**元の文章**
--------------------------------------------------
由良町吹井、畑山造船株式会社(畑山彰夫代表取締役)で大型タグボート(曳船)が完成し、7日朝、現地で進水式が行われた。発注者は三洋海事株式会社(小磯潮代表取締役、大阪市)で、船名は「たかはま丸」。今年1月24日に起工式が行われて以来、同社の高い技術で仕上げられた。今後は名古屋港などに配備される。

 タグボートは曳船とも呼ばれ、港内などで小回りの利かない大型船を安全に離着岸できるよう、ロープでけん引したり船先で押したりして誘導や補助を行う。小さいながらも馬力が大きく、小回りが利くというのが特徴。

 今回建造された「たかはま丸」は、全長32・8㍍、幅9・5㍍、深さ4・29㍍、船体の重量は396㌧。2000馬力の主機関(ヤンマー製)2基を搭載し、速力は14ノット、曳航力54㌧。レーダー、潮流計、国際船舶自動識別装置など最新鋭の機器を備えている。今後は曳航力テストなどを行い、今月末に引き渡され、名古屋港を中心に伊勢湾などに配備される。
--------------------------------------------------
**確認するデータ**
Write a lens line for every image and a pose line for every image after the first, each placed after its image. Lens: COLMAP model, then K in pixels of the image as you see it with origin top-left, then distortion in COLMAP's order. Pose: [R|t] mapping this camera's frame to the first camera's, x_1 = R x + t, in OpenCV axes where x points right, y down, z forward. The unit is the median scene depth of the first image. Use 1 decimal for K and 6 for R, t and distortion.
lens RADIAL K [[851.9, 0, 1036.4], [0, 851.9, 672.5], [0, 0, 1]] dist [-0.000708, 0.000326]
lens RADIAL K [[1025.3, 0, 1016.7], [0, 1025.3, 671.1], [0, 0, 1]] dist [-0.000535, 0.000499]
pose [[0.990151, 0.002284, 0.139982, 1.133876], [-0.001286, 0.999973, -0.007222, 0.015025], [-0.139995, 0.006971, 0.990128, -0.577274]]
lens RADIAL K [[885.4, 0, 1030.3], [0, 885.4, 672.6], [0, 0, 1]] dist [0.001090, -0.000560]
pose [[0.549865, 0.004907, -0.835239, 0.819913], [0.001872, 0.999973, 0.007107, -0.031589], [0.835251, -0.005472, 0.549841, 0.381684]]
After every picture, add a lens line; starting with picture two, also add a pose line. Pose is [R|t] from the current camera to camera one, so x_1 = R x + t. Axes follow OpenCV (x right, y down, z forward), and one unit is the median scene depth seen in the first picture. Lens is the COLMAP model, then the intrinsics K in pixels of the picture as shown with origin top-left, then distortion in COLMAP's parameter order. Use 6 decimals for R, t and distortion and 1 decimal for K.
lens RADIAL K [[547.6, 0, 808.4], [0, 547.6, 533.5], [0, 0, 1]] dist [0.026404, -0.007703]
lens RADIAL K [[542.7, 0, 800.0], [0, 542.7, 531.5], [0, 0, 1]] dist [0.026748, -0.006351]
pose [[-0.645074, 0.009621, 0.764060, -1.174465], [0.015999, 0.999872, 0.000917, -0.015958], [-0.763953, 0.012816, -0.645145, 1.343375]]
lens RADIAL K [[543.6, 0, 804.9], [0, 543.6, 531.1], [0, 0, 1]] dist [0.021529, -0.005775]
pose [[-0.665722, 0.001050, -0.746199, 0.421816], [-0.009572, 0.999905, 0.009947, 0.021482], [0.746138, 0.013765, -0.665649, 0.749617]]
--------------------------------------------------
**やること一覧**
1. タグボート進水の記事にある「小さいながらも馬力が大きく、小回りが利くというのが特徴。」という一文を英語に訳してください。
2. タグボート進水の記事の続きを、最後の文のあとから書き継いでください。

**答えまとめ**
1. Though small, they have great horsepower and can turn easily in tight spaces; these are their defining features.

2.
 進水式には関係者ら11人が出席。衣奈八幡神社の上山智久宮司が神事を行い、玉串を捧げるなどして海上の無事を祈った。進水では船を乗せた台車がスロープを滑って海上へ。船首に吊るされたくす玉が割れると、出席者からは大きな拍手が上がった。

 畑山社長は「無事に進水できてホッとしている。コロナウイルスで関係企業との打ち合わせが難しくなるなどの影響もあったが、社員が一丸となってよく頑張ってくれた」と笑顔を見せ、三洋海事の小磯社長は「最新鋭の船が完成した。当社の発展をけん引するような活躍を期待しています」と話していた。

 同社は1932年に創業。82年から曳船の建造を開始、年間2、3隻を建造し、高い実績を誇っている。